- Born: 1857 Marathurai (near Pandanallur), Tamil Nadu, India
- Died: 1913 Tirukkodikaval, Tamil Nadu, India

= Tirukkodikaval Krishna Iyer =

Tirukodikaval Krishna Iyer was a Carnatic violinist in the latter half of the 19th century.

== Early years ==
Krishna Iyer had his training first from his father Kuppuswamy Iyer, and later under Kottavasal Venkatarama Iyer, a composer of Tana Varnams. Krishna Iyer inherited his musical talents from his father Kuppuswamy Bhagavatar, a Harikatha performer. He did not have a good voice and so he was persuaded to take up violin playing. He, along with Veena Dhanammal and nagaswaram vidwan Tirupamburam Nataraja Sundaram Pillai, also studied under Sathanoor Panju Iyer of the sishya parampara of Muthuswami Dikshitar.

== Musical experiences ==
His violin recitals were marked with masterly touches, full of masculine grandeur. A prodigy, he could play complicated pieces on a single string. Known for his hard work, he was responsible for ushering in many new techniques to the art of violin playing. He could produce ascending and descending glides (Jarus) with remarkable effect. His was a musician among peers that included Maha Vaidyanatha Iyer, Patnam Subramania Iyer and Sarabha Sastri. His stature and musicianship were such that he could dominate the performance while being an accompanist. He had an awe inspiring and intimidating stature among the musicians of his day.

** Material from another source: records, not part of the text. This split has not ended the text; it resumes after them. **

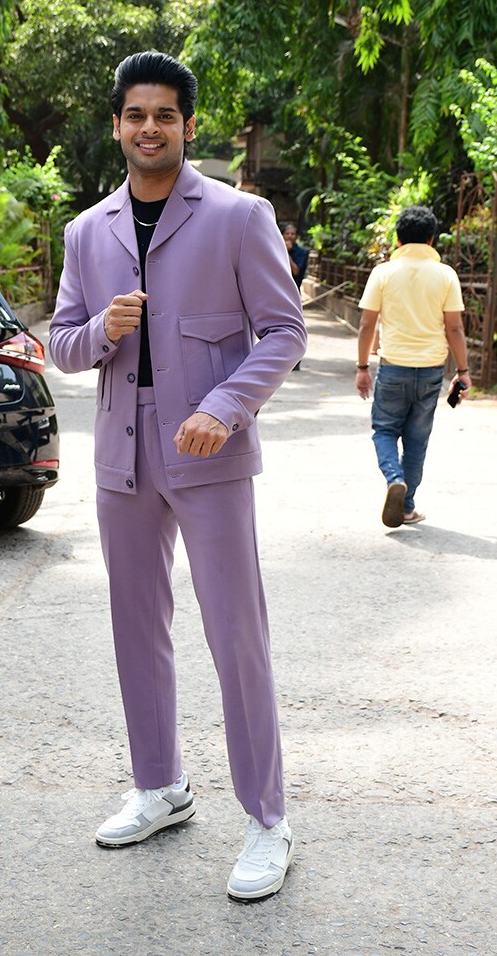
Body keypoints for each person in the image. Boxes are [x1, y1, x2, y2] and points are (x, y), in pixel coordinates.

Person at [48, 51, 306, 902]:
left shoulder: (238, 216)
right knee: (135, 628)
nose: (149, 128)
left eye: (165, 115)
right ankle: (161, 786)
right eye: (134, 115)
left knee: (237, 636)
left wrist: (224, 406)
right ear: (117, 125)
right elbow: (61, 344)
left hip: (208, 452)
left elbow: (283, 332)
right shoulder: (88, 233)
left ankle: (268, 819)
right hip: (123, 454)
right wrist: (104, 330)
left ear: (188, 126)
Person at [355, 204, 471, 527]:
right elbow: (455, 329)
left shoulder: (383, 273)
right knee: (417, 441)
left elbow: (366, 325)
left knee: (384, 429)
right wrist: (462, 372)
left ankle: (394, 478)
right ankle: (406, 505)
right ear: (432, 239)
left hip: (393, 368)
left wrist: (362, 366)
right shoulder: (446, 275)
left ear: (398, 239)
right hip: (432, 370)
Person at [281, 223, 308, 369]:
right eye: (287, 234)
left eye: (293, 234)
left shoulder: (301, 252)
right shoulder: (274, 248)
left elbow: (296, 271)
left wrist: (287, 254)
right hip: (277, 293)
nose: (290, 236)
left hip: (294, 294)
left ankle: (295, 362)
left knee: (294, 327)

He is said to have developed a bowing style and fingering technique suitable for Carnatic music. Despite being a successful concert musician and a sought accompanist, it is said that he would practice (Saadhakam) for four hours every morning. The routine is said to have included the "sarali varisais", beginning with fast bowing and ending with very slow bowing. This ensured control over the bow specifically and mastery over the instrument generally. Four Varnams viz., Kalyani & Bhairavi Ata Thaala Varnams and Saveri & Begada Adhi Thaala Varnams were also part of this rigorous practice schedule.

== Government service ==
Krishna Iyer was also functioning as the village administrative officer (then known as Pattamaniar) of Tirukodikaval. Citing his musical career as coming in his way of discharging his official routines, the then revenue authorities removed him from that post. Krishna Iyer's appeals to the then Board of Revenue to reconsider the orders was not obliged by the Government. Krishna Iyer even produced evidence that the Government was fully aware of his musical profession and that he was requested to perform his violin recital before His Excellency the then Governor of Madras during his camp at Vallam in Tanjore District. Subsequently one of his sons, T K Srinivasa Iyer, was appointed as the village administrative officer.

== Trivia ==
A concert was held during a wedding ceremony. Konerirajapuram Vaidyanatha Ayyar was the singer and Krishna Iyer accompanied him on the violin. Kumbakonam Azhaganambi played mridangam while Pudukottai Dakshinamurthy Pillai played Ganjira and Umaiyalpuram Sundaram played the Ghatam. Ariyakudi Ramanuja Iyengar, who was a young boy then, was present with his father. He was asked to perform after the main event. The boy was shy and sat in a corner of the stage. Krishna Iyer looked at the boy and said "Come forward". That was like a blessing for the boy and Krishna Iyer's words became true as Ariyakudi Ramanuja Iyengar became a famous Carnatic musician later.

== Disciples ==
Nadaswaram genius T N Rajarathnam Pillai learned vocal music from him. Thiruvalangadu Sundaresa Iyer was one of his disciples. Semmangudi Narayanaswamy Iyer, Thirukodikaval Ramaswamy Iyer were his disciples. Semmangudi Srinivasa Iyer is his nephew. Valadi Krishnaiyer took training from him.